Dagmar von Garnier hat mit ihrem Ensemble einen großen Schatz an Wissen, Können, Erfahrung und vor allem an Schönheit und Harmonie zusammengetragen, was ihrer jahrzehntelangen künstlerischen Schaffenskraft und Forschungsarbeit zu verdanken ist. Mehr als 400 junge Menschen unterschiedlicher Nationalität haben im Laufe der Jahre in diesem Ensemble getanzt und es mit ihrem Engagement und ihrem tänzerischen Können bereichert. Aufgrund seiner tänzerischen Vielfalt und wegen seines großen Fundus an wertvollen Originaltrachten ist Slawia einzigartig in Deutschland.

Tanzexpertin Dagmar von Garnier. (Jason Wang/ETD)
Tanzexpertin Dagmar von Garnier. (Jason Wang/ETD)

Auf die Frage, welche Botschaften die traditionellen Tänze dem heutigen Menschen übermitteln, antwortet die Tanzexpertin: „Ich empfinde, dass da ein Stückchen Kulturgut weitergegeben wird, das mir sympathisch ist, das mir gefällt, das auf mich wirkt und mir Respekt abverlangt vor diesen Menschen, die so schöne Bewegungen produziert haben. Und wenn du immer dahinter schaust, es waren ja Menschen, die das gemacht haben, die hart gearbeitet haben. Auf dem Dorf, auf ihrem Feld, auch zuhause – die vielleicht noch kein elektrisches Licht hatten – aber, die alle diese Sachen entwickelt haben und in ihrer Freizeit, bei ihren Festen die Lebensfreude miteinander geteilt haben. Trotz des schweren Alltags. Das haben wir hier ja gar nicht mehr. Wir können das ja gar nicht spontan für uns erleben, die alten Tänze.“ Das Folklore-Ensemble Slawia kann aus seinem Repertoire von über 60 der schönsten Tänze verschiedener Völker schöpfen. „Du kannst die Tänze vom Balkan, von Mazedonien, von überall her sehen und das wirkt schon in uns“, erläutert Frau von Garnier und führt weiter aus: „Wenn du weißt, die Menschen haben getanzt und sie tanzen auch heute noch im Kreis miteinander. Das hat schon seine Botschaft. Und auch, dass der allergescheiteste Mensch im Dorf genauso neben der armen Frau steht und die vielleicht viel besser tanzt und mehr Anerkennung kriegt als der gescheite Jurist.“ Die sprühende Lebensfreude und Leichtigkeit, mitunter aber auch die zarten, lyrischen Liebesszenen oder die Tanzbilder des Alltagslebens, begleitet von charakteristischen Musiken, berühren die Zuschauer.

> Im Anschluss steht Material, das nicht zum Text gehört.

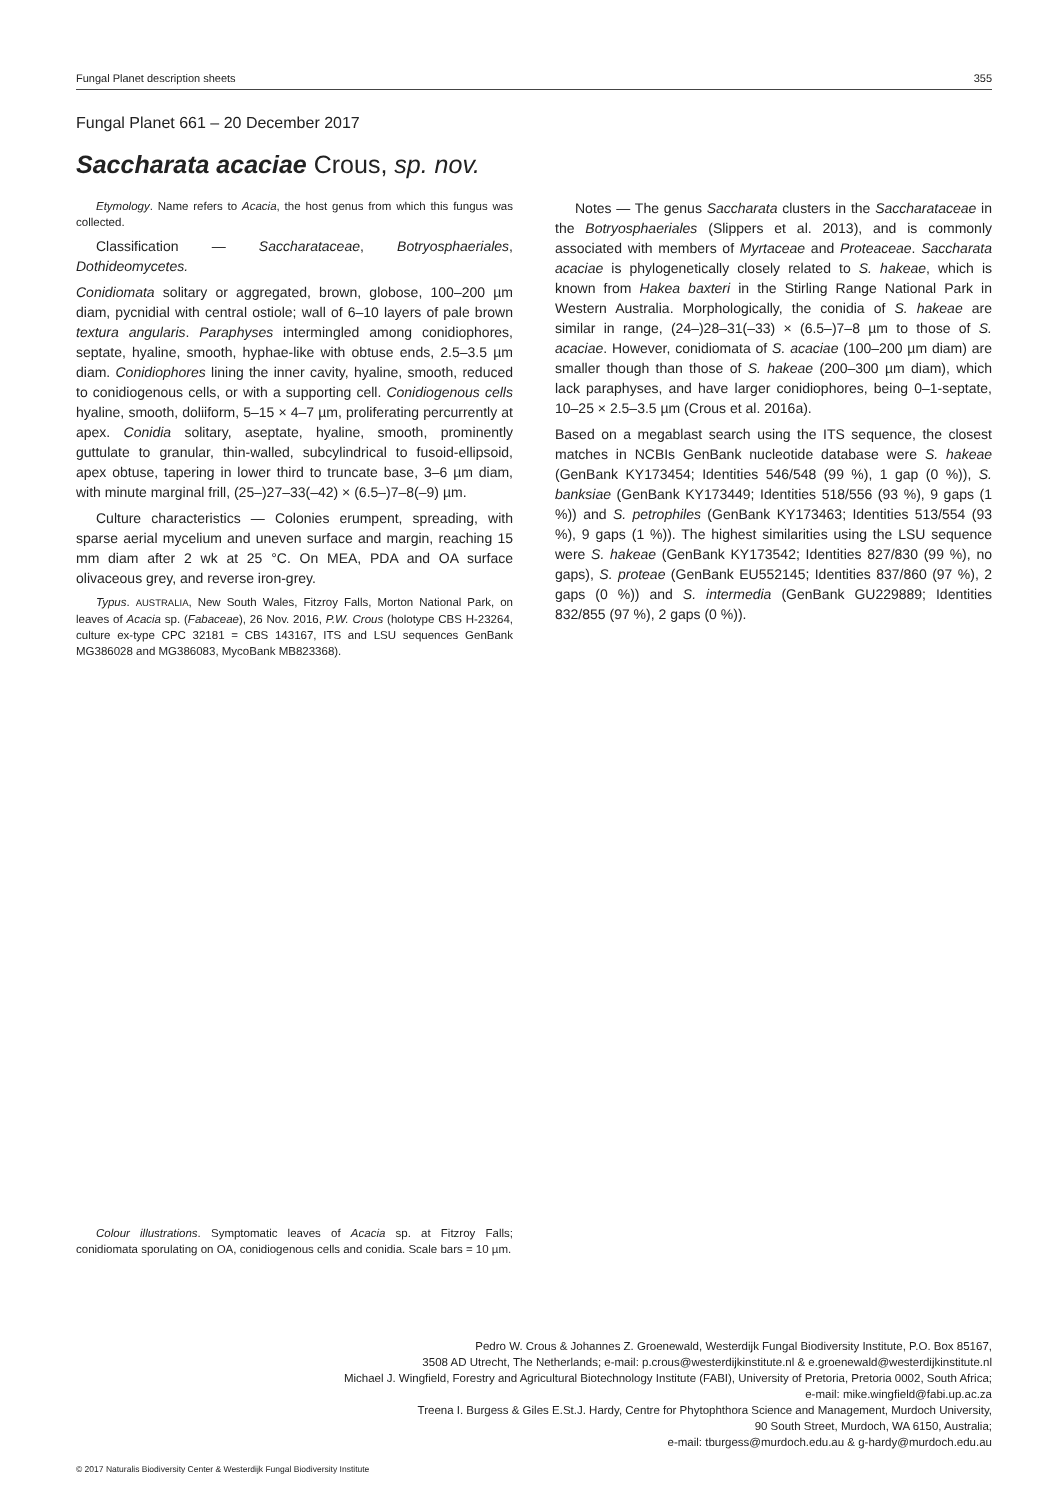Fungal Planet description sheets 355
Fungal Planet 661 – 20 December 2017
Saccharata acaciae Crous, sp. nov.
Etymology. Name refers to Acacia, the host genus from which this fungus was collected.
Classification — Saccharataceae, Botryosphaeriales, Dothideomycetes.
Conidiomata solitary or aggregated, brown, globose, 100–200 µm diam, pycnidial with central ostiole; wall of 6–10 layers of pale brown textura angularis. Paraphyses intermingled among conidiophores, septate, hyaline, smooth, hyphae-like with obtuse ends, 2.5–3.5 µm diam. Conidiophores lining the inner cavity, hyaline, smooth, reduced to conidiogenous cells, or with a supporting cell. Conidiogenous cells hyaline, smooth, doliiform, 5–15 × 4–7 µm, proliferating percurrently at apex. Conidia solitary, aseptate, hyaline, smooth, prominently guttulate to granular, thin-walled, subcylindrical to fusoid-ellipsoid, apex obtuse, tapering in lower third to truncate base, 3–6 µm diam, with minute marginal frill, (25–)27–33(–42) × (6.5–)7–8(–9) µm.
Culture characteristics — Colonies erumpent, spreading, with sparse aerial mycelium and uneven surface and margin, reaching 15 mm diam after 2 wk at 25 °C. On MEA, PDA and OA surface olivaceous grey, and reverse iron-grey.
Typus. AUSTRALIA, New South Wales, Fitzroy Falls, Morton National Park, on leaves of Acacia sp. (Fabaceae), 26 Nov. 2016, P.W. Crous (holotype CBS H-23264, culture ex-type CPC 32181 = CBS 143167, ITS and LSU sequences GenBank MG386028 and MG386083, MycoBank MB823368).
Notes — The genus Saccharata clusters in the Saccharataceae in the Botryosphaeriales (Slippers et al. 2013), and is commonly associated with members of Myrtaceae and Proteaceae. Saccharata acaciae is phylogenetically closely related to S. hakeae, which is known from Hakea baxteri in the Stirling Range National Park in Western Australia. Morphologically, the conidia of S. hakeae are similar in range, (24–)28–31(–33) × (6.5–)7–8 µm to those of S. acaciae. However, conidiomata of S. acaciae (100–200 µm diam) are smaller though than those of S. hakeae (200–300 µm diam), which lack paraphyses, and have larger conidiophores, being 0–1-septate, 10–25 × 2.5–3.5 µm (Crous et al. 2016a).
Based on a megablast search using the ITS sequence, the closest matches in NCBIs GenBank nucleotide database were S. hakeae (GenBank KY173454; Identities 546/548 (99 %), 1 gap (0 %)), S. banksiae (GenBank KY173449; Identities 518/556 (93 %), 9 gaps (1 %)) and S. petrophiles (GenBank KY173463; Identities 513/554 (93 %), 9 gaps (1 %)). The highest similarities using the LSU sequence were S. hakeae (GenBank KY173542; Identities 827/830 (99 %), no gaps), S. proteae (GenBank EU552145; Identities 837/860 (97 %), 2 gaps (0 %)) and S. intermedia (GenBank GU229889; Identities 832/855 (97 %), 2 gaps (0 %)).
Colour illustrations. Symptomatic leaves of Acacia sp. at Fitzroy Falls; conidiomata sporulating on OA, conidiogenous cells and conidia. Scale bars = 10 µm.
Pedro W. Crous & Johannes Z. Groenewald, Westerdijk Fungal Biodiversity Institute, P.O. Box 85167,
3508 AD Utrecht, The Netherlands; e-mail: p.crous@westerdijkinstitute.nl & e.groenewald@westerdijkinstitute.nl
Michael J. Wingfield, Forestry and Agricultural Biotechnology Institute (FABI), University of Pretoria, Pretoria 0002, South Africa;
e-mail: mike.wingfield@fabi.up.ac.za
Treena I. Burgess & Giles E.St.J. Hardy, Centre for Phytophthora Science and Management, Murdoch University,
90 South Street, Murdoch, WA 6150, Australia;
e-mail: tburgess@murdoch.edu.au & g-hardy@murdoch.edu.au
© 2017 Naturalis Biodiversity Center & Westerdijk Fungal Biodiversity Institute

Der Sohn führt das Lebenswerk weiter

Die Slawia-Gründerin blickt voller Stolz auf dieses Ensemble und ihr Lebenswerk. Sohn Jens Klüsche leitet seit Jahren das Ensemble mit und wird das Erbe weiterführen. Als erster ausländischer Student absolvierte er in Bulgarien ein Hochschulstudium in Folkloretanz, Regie und Tanzpädagogik. Auch in anderen künstlerischen und kulturpolitischen Bereichen hat sich Dagmar von Garnier engagiert, wofür ihr die Stadt Frankfurt im November 2007 den mit 10.000 Euro dotierten Tony-Sender-Preis verliehen hat.

Am 19. Mai um 12:05 Uhr strahlt der Hessische Rundfunk in der Talksendung „Doppel-Kopf“ (hr2) ein 50-minütiges Interview mit Dagmar von Garnier aus. Bei der Jubiläumsveranstaltung im Sendesaal des Hessischen Rundfunks am 24. Mai in Frankfurt hält das Ensemble Slawia eine weitere Überraschung bereit. Das Orchester Vinorosso aus Detmold, unter der Leitung von Florian Stubenvoll, spielt im Wechsel mit den Tanzdarbietungen Balkan- und Klezmermusik.